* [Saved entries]
◆ ◆ ◆ ◆ ◆ ◆ ◆

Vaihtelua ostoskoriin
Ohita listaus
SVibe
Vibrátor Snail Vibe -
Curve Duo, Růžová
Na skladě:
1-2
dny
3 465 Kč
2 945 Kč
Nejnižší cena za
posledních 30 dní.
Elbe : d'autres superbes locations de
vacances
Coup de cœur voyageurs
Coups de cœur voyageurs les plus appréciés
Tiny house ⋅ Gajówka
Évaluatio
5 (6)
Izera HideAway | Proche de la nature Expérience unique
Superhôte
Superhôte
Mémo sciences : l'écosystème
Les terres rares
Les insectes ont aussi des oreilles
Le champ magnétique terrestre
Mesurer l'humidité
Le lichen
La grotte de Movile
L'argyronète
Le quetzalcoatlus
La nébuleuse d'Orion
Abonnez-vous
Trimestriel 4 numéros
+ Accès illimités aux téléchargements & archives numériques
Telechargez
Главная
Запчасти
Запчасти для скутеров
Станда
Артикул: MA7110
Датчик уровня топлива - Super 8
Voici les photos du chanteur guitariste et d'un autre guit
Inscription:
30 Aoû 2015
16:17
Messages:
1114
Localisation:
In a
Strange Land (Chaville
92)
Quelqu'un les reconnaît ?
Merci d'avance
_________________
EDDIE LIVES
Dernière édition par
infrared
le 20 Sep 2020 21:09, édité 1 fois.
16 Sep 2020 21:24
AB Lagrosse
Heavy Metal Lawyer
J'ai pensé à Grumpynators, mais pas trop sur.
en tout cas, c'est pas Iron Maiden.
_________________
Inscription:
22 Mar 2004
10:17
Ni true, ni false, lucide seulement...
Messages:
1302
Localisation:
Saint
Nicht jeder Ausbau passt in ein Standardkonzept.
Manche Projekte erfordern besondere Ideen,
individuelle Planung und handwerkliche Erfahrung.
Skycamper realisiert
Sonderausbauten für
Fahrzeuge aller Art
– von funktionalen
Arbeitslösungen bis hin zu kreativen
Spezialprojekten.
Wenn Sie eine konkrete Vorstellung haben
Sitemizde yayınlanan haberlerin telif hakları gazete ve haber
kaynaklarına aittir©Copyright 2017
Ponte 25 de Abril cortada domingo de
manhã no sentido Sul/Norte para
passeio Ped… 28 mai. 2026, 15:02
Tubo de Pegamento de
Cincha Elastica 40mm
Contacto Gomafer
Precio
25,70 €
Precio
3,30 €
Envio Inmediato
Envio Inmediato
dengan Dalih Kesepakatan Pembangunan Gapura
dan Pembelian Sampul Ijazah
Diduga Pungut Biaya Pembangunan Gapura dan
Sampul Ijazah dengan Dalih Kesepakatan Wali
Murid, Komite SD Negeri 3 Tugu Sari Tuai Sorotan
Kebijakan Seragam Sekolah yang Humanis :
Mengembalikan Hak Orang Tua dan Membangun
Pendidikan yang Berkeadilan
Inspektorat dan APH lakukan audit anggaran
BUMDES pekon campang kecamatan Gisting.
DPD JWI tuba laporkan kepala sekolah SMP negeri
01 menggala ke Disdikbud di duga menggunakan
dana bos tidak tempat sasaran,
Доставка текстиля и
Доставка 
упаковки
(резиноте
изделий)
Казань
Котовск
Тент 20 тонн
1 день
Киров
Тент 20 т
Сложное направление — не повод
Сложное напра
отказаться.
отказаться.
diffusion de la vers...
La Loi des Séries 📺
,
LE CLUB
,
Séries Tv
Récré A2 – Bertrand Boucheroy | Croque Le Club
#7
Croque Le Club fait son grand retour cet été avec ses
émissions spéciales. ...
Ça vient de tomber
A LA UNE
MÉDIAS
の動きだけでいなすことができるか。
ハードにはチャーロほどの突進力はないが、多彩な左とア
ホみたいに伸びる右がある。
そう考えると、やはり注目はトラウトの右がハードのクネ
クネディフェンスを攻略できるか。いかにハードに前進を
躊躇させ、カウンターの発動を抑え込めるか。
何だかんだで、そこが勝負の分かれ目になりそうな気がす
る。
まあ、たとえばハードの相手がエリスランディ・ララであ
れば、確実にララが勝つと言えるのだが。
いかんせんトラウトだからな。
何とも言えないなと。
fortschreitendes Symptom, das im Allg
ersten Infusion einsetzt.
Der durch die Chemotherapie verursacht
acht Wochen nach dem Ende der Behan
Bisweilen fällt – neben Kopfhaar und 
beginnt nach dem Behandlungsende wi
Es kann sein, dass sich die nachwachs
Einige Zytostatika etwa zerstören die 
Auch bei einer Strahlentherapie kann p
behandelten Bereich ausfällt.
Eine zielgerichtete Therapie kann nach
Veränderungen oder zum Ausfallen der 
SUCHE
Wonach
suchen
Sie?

◆ ◆ ◆ ◆ ◆ ◆ ◆

* [TASK PROMPT]
Edit the listing above so that every "Precio" becomes "Price", and leave all other text unchanged.

* [TASK ANSWER]
Vaihtelua ostoskoriin
Ohita listaus
SVibe
Vibrátor Snail Vibe -
Curve Duo, Růžová
Na skladě:
1-2
dny
3 465 Kč
2 945 Kč
Nejnižší cena za
posledních 30 dní.
Elbe : d'autres superbes locations de
vacances
Coup de cœur voyageurs
Coups de cœur voyageurs les plus appréciés
Tiny house ⋅ Gajówka
Évaluatio
5 (6)
Izera HideAway | Proche de la nature Expérience unique
Superhôte
Superhôte
Mémo sciences : l'écosystème
Les terres rares
Les insectes ont aussi des oreilles
Le champ magnétique terrestre
Mesurer l'humidité
Le lichen
La grotte de Movile
L'argyronète
Le quetzalcoatlus
La nébuleuse d'Orion
Abonnez-vous
Trimestriel 4 numéros
+ Accès illimités aux téléchargements & archives numériques
Telechargez
Главная
Запчасти
Запчасти для скутеров
Станда
Артикул: MA7110
Датчик уровня топлива - Super 8
Voici les photos du chanteur guitariste et d'un autre guit
Inscription:
30 Aoû 2015
16:17
Messages:
1114
Localisation:
In a
Strange Land (Chaville
92)
Quelqu'un les reconnaît ?
Merci d'avance
_________________
EDDIE LIVES
Dernière édition par
infrared
le 20 Sep 2020 21:09, édité 1 fois.
16 Sep 2020 21:24
AB Lagrosse
Heavy Metal Lawyer
J'ai pensé à Grumpynators, mais pas trop sur.
en tout cas, c'est pas Iron Maiden.
_________________
Inscription:
22 Mar 2004
10:17
Ni true, ni false, lucide seulement...
Messages:
1302
Localisation:
Saint
Nicht jeder Ausbau passt in ein Standardkonzept.
Manche Projekte erfordern besondere Ideen,
individuelle Planung und handwerkliche Erfahrung.
Skycamper realisiert
Sonderausbauten für
Fahrzeuge aller Art
– von funktionalen
Arbeitslösungen bis hin zu kreativen
Spezialprojekten.
Wenn Sie eine konkrete Vorstellung haben
Sitemizde yayınlanan haberlerin telif hakları gazete ve haber
kaynaklarına aittir©Copyright 2017
Ponte 25 de Abril cortada domingo de
manhã no sentido Sul/Norte para
passeio Ped… 28 mai. 2026, 15:02
Tubo de Pegamento de
Cincha Elastica 40mm
Contacto Gomafer
Price
25,70 €
Price
3,30 €
Envio Inmediato
Envio Inmediato
dengan Dalih Kesepakatan Pembangunan Gapura
dan Pembelian Sampul Ijazah
Diduga Pungut Biaya Pembangunan Gapura dan
Sampul Ijazah dengan Dalih Kesepakatan Wali
Murid, Komite SD Negeri 3 Tugu Sari Tuai Sorotan
Kebijakan Seragam Sekolah yang Humanis :
Mengembalikan Hak Orang Tua dan Membangun
Pendidikan yang Berkeadilan
Inspektorat dan APH lakukan audit anggaran
BUMDES pekon campang kecamatan Gisting.
DPD JWI tuba laporkan kepala sekolah SMP negeri
01 menggala ke Disdikbud di duga menggunakan
dana bos tidak tempat sasaran,
Доставка текстиля и
Доставка 
упаковки
(резиноте
изделий)
Казань
Котовск
Тент 20 тонн
1 день
Киров
Тент 20 т
Сложное направление — не повод
Сложное напра
отказаться.
отказаться.
diffusion de la vers...
La Loi des Séries 📺
,
LE CLUB
,
Séries Tv
Récré A2 – Bertrand Boucheroy | Croque Le Club
#7
Croque Le Club fait son grand retour cet été avec ses
émissions spéciales. ...
Ça vient de tomber
A LA UNE
MÉDIAS
の動きだけでいなすことができるか。
ハードにはチャーロほどの突進力はないが、多彩な左とア
ホみたいに伸びる右がある。
そう考えると、やはり注目はトラウトの右がハードのクネ
クネディフェンスを攻略できるか。いかにハードに前進を
躊躇させ、カウンターの発動を抑え込めるか。
何だかんだで、そこが勝負の分かれ目になりそうな気がす
る。
まあ、たとえばハードの相手がエリスランディ・ララであ
れば、確実にララが勝つと言えるのだが。
いかんせんトラウトだからな。
何とも言えないなと。
fortschreitendes Symptom, das im Allg
ersten Infusion einsetzt.
Der durch die Chemotherapie verursacht
acht Wochen nach dem Ende der Behan
Bisweilen fällt – neben Kopfhaar und 
beginnt nach dem Behandlungsende wi
Es kann sein, dass sich die nachwachs
Einige Zytostatika etwa zerstören die 
Auch bei einer Strahlentherapie kann p
behandelten Bereich ausfällt.
Eine zielgerichtete Therapie kann nach
Veränderungen oder zum Ausfallen der 
SUCHE
Wonach
suchen
Sie?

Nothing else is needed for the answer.